Monday, February 20, 2006

New Heights of Absurdity

An anonymous reader brought my attention to this new effort to pass a sedition law in the US, as a noble successor to two previous unconstitutional pieces of legislation: the Alien and Sedition Acts of 1798 and the Sedition Act of 1918.

Meanwhile, I got this notice in my mailbox today alogn with several other MLA calls for papers, I particularly like the part that says: "Intellectually rigorous approaches that avoid the familiar ruts of conference papers--inspired by the research methods of the surrealist project, for instance--are particularly welcome"


Announcement and Call for Papers

The Lebowski Cult: An Academic Symposium
28-29 September 2006
The Executive West
830 Phillips Lane
Louisville, Kentucky

The aim of this small symposium is to invent a critical program equal to
the task of interpreting The Big Lebowski (1998) and addressing the
Lebowski cult that has quickly grown in its wake, both the legions of
more or less public fans as well as the cultural politics, resonances,
and after-affects of their fanaticism.

The 5th Annual Lebowski Fest (
scheduled to follow the symposium, September 29th & 30th, will be
included in the conference registration.

The organizers invite papers ranging in approach from the theoretical to
the documentary, from alternative historicism to cultural phenomenology.
Intellectually rigorous approaches that avoid the familiar ruts of
conference papers--inspired by the research methods of the surrealist
project, for instance--are particularly welcome on Lebowski and the
following topics:

Auteur Theory and Cult Film, the sixties and the nineties, Creedence and
The Eagles, Bob Dylan and Kenny Rogers, Logjammin and Gutterballs,
Fluxus and the Brunswick aesthetic, fans and audiences, the hard-boiled
and the postmodern, nihilism and existentialism, the Port Huron
Statement, Malibu, Busby Berkeley, Saddam, The Long Goodbye, Nixon,
bowling, Tara Reid, The Big Sleep, Vietnam, hippies, the Jesus,
language, citation, catch-phrases, cliche, coinage, dreaming, "smart"
films, irony, the last Western, Los Angeles, or what-have-you.

An abstract of about 500 words as well as a brief CV should be e-mailed
(in the body of the e-mail: no attachments) by March 1st, 2006, to both
Aaron Jaffe, Assistant Professor of English, University of Louisville,, and Ed Comentale, Associate Professor of
English, Indiana University,

As the symposium will be held in a local bowling alley, participants
should arrange to bring appropriate footwear or be prepared to rent on

Yes, I suppose it's funny, funny in the way that the rest of hipster-irony is funny. Oh, I'm so glad to see my fellow-academics are striving to achieve such relevance in this time of world-wide crisis. It's heartening to know that at least one of the coordinators of this symposium actually has tenure at a major research institution. That must be because their work is so very, very rigorous and challenging.


Anonymous said...

history lesson - CANCELLED

In a seven-year-old secret program at the National Archives, intelligence agencies have been removing from public access thousands of historical documents that were available for years, including some already published by the State Department and others photocopied years ago by private historians.

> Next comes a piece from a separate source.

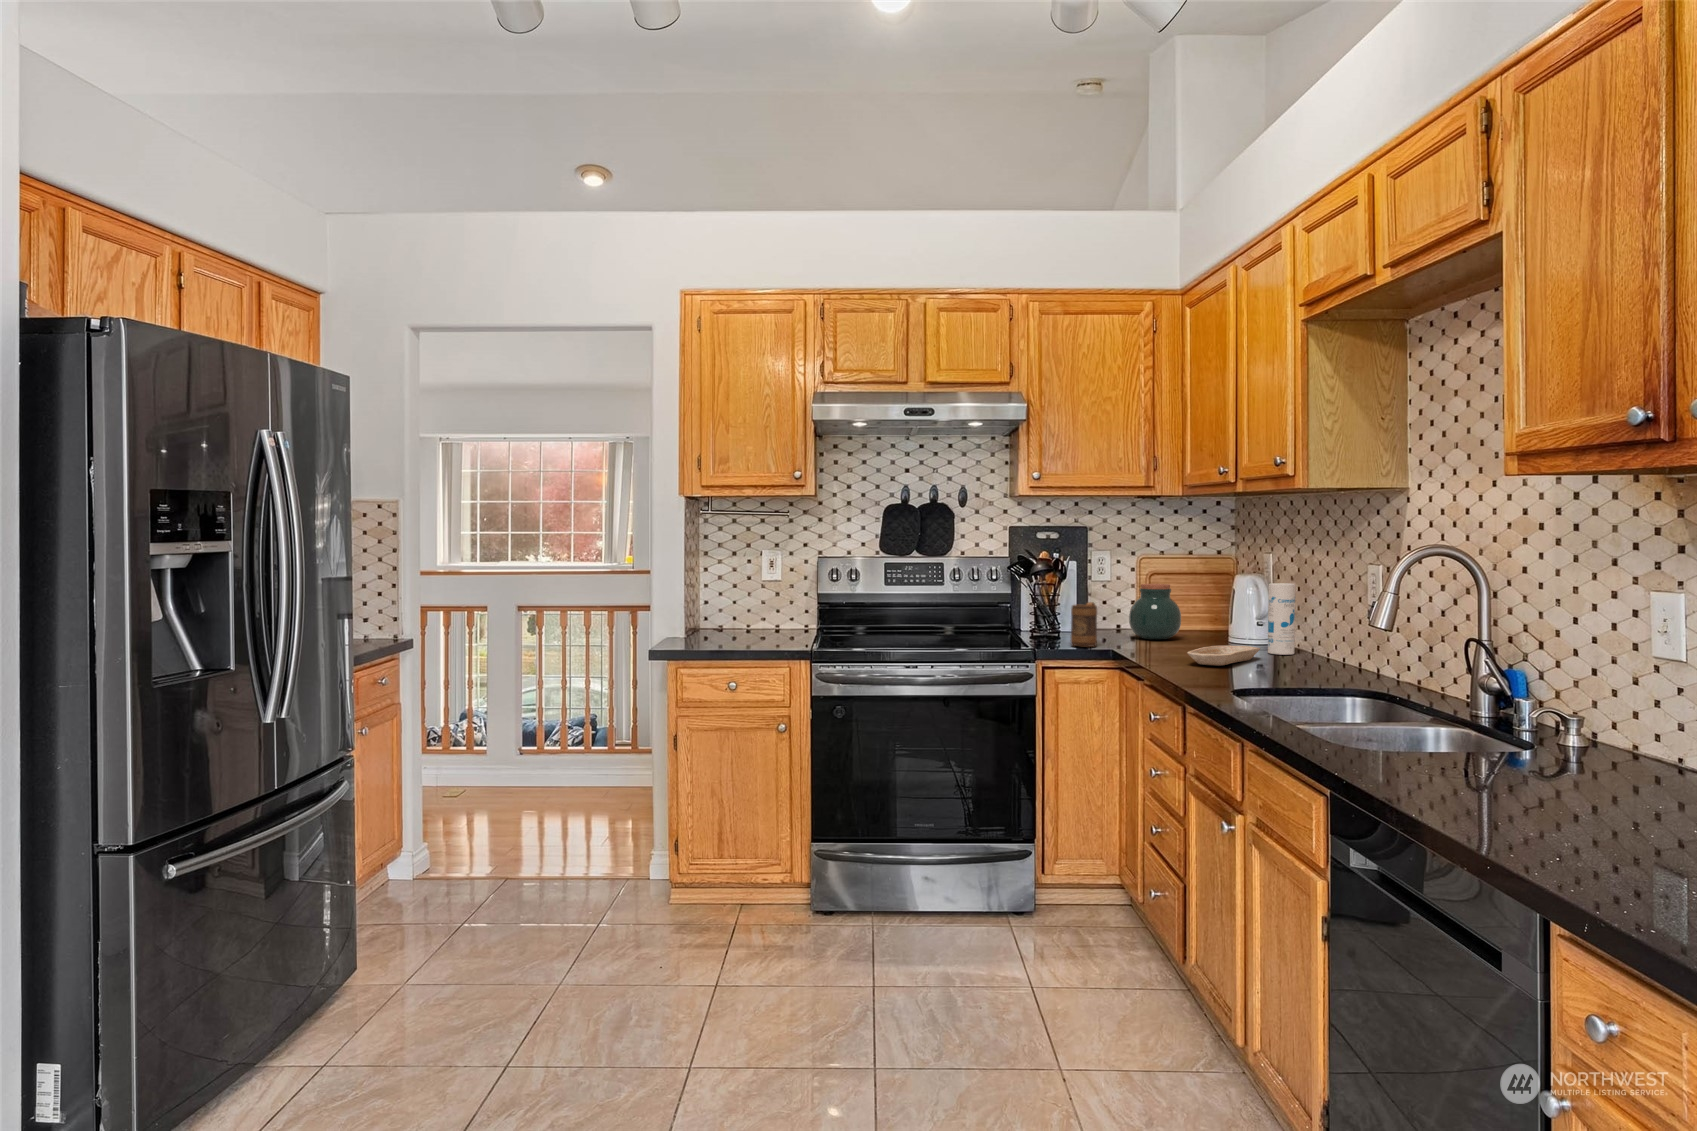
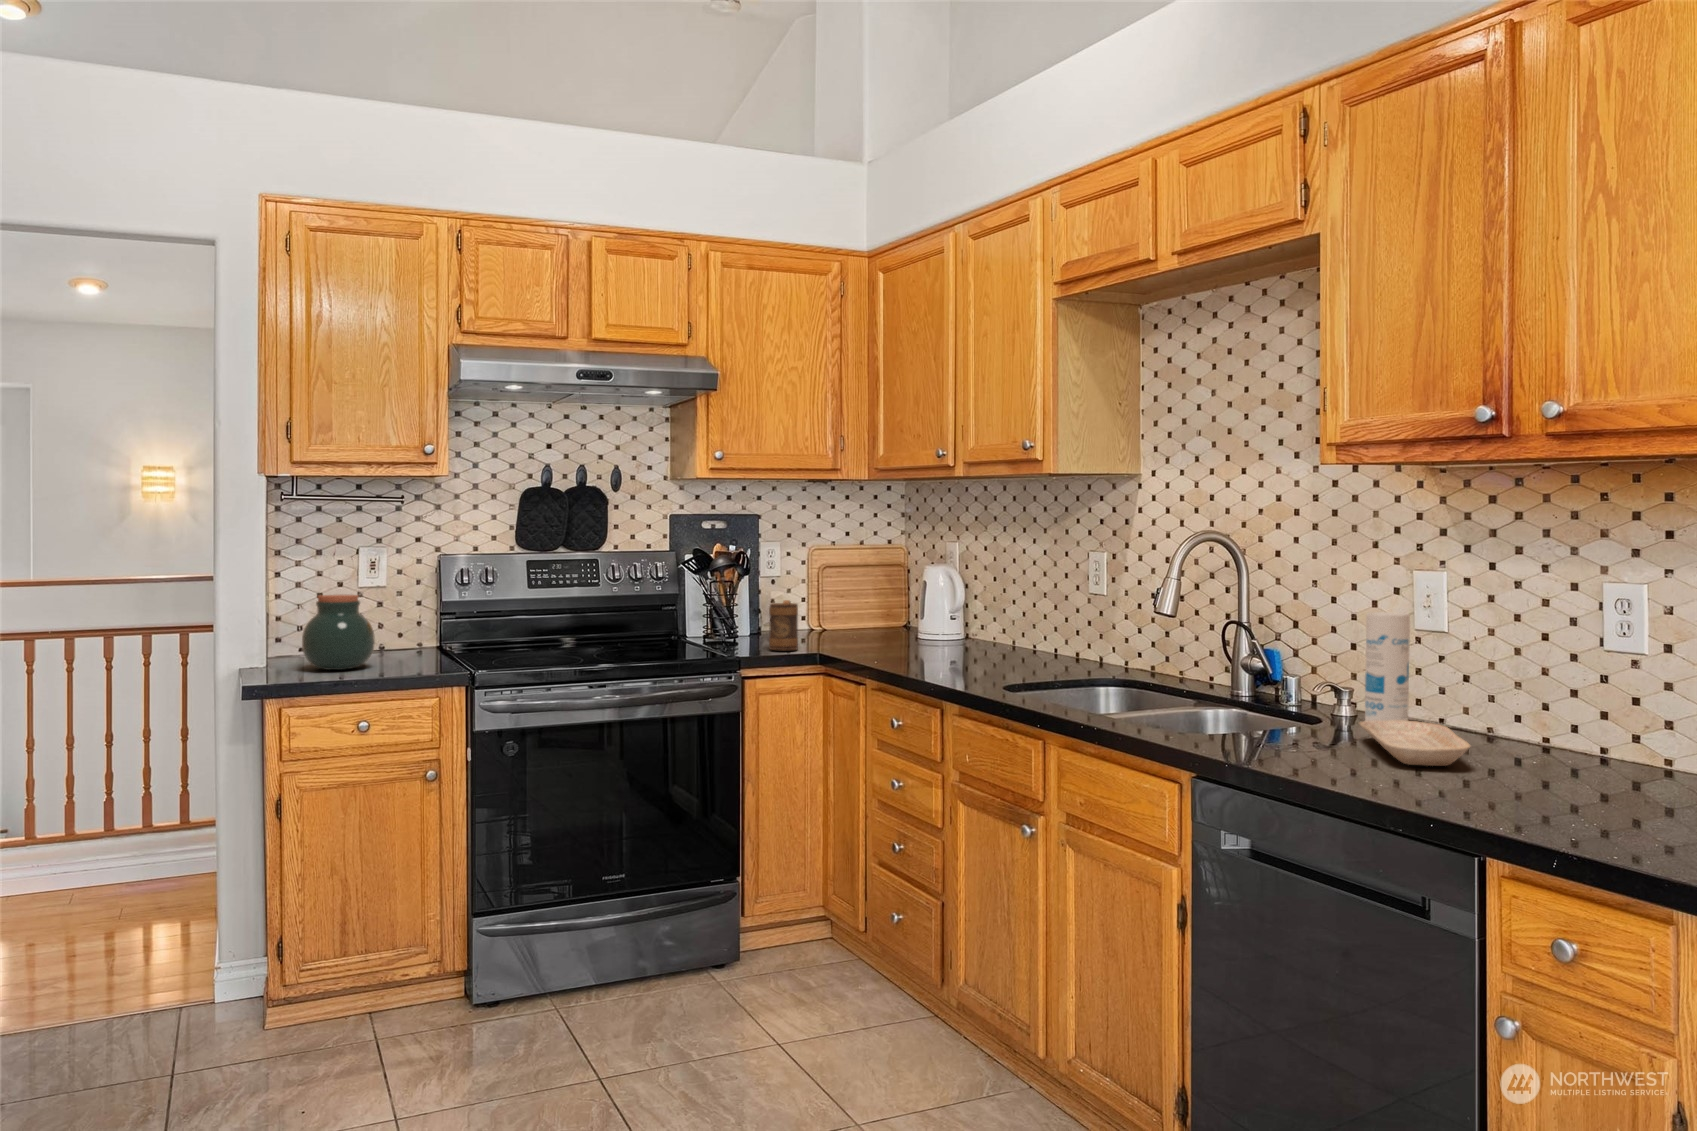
canister: present [1268,583,1295,655] -> present [1365,612,1410,721]
jar: present [1129,584,1181,640] -> present [302,595,375,670]
tray: present [1187,646,1260,666] -> present [1360,720,1470,766]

an intelligence historian, Matthew M. Aid, noticed that dozens of documents he had copied years ago had been withdrawn from the archives' open shelves.

Mr. Aid was struck by what seemed to him the innocuous contents of the documents — mostly decades-old State Department reports from the Korean War and the early cold war. He found that eight reclassified documents had been previously published in the State Department's history series, "Foreign Relations of the United States."

"The stuff they pulled should never have been removed," he said. "Some of it is mundane, and some of it is outright ridiculous."

Anonymous said...

"...Even though universities give students email addresses, it’s often the case that students won’t use them. Instead they prefer their free hotmail or yahoo or gmail addresses. No problem as such there, except that sometimes the students pick the kind of addresses for themselves that aren’t exactly professional-quality. Frankly it feels a bit odd to correspond with, e.g., missbitchy23 or WildcatBongs about letters of reference or what have you" Kieran Healy via Atrios, re NYT article on student emails to professors

Anonymous said...

This is akin to Nero's fiddling while Rome burned. Plus ca change etc.

Anonymous said...

The academic coup d'etat engineered by hard left members of the faculty of arts and sciences against Harvard's president Lawrence Summers has broad implications beyond Cambridge and even beyond the Ivy League. It represents a major victory for hard-left censors over reasoned discourse about controversial issues. The political correctness cops won a big victory, and reasoned discourse suffered a significant defeat. Dersh

reb said...

Oy. Dersh. which should I be laughing at more "academic coup" or "hard left"?
What constitutes "hard left" these days, the Marxist Literary Group? ( )

reb said...

Indeed, I had a really annoying student whose email address appropriately began with "fuccisyourproblem."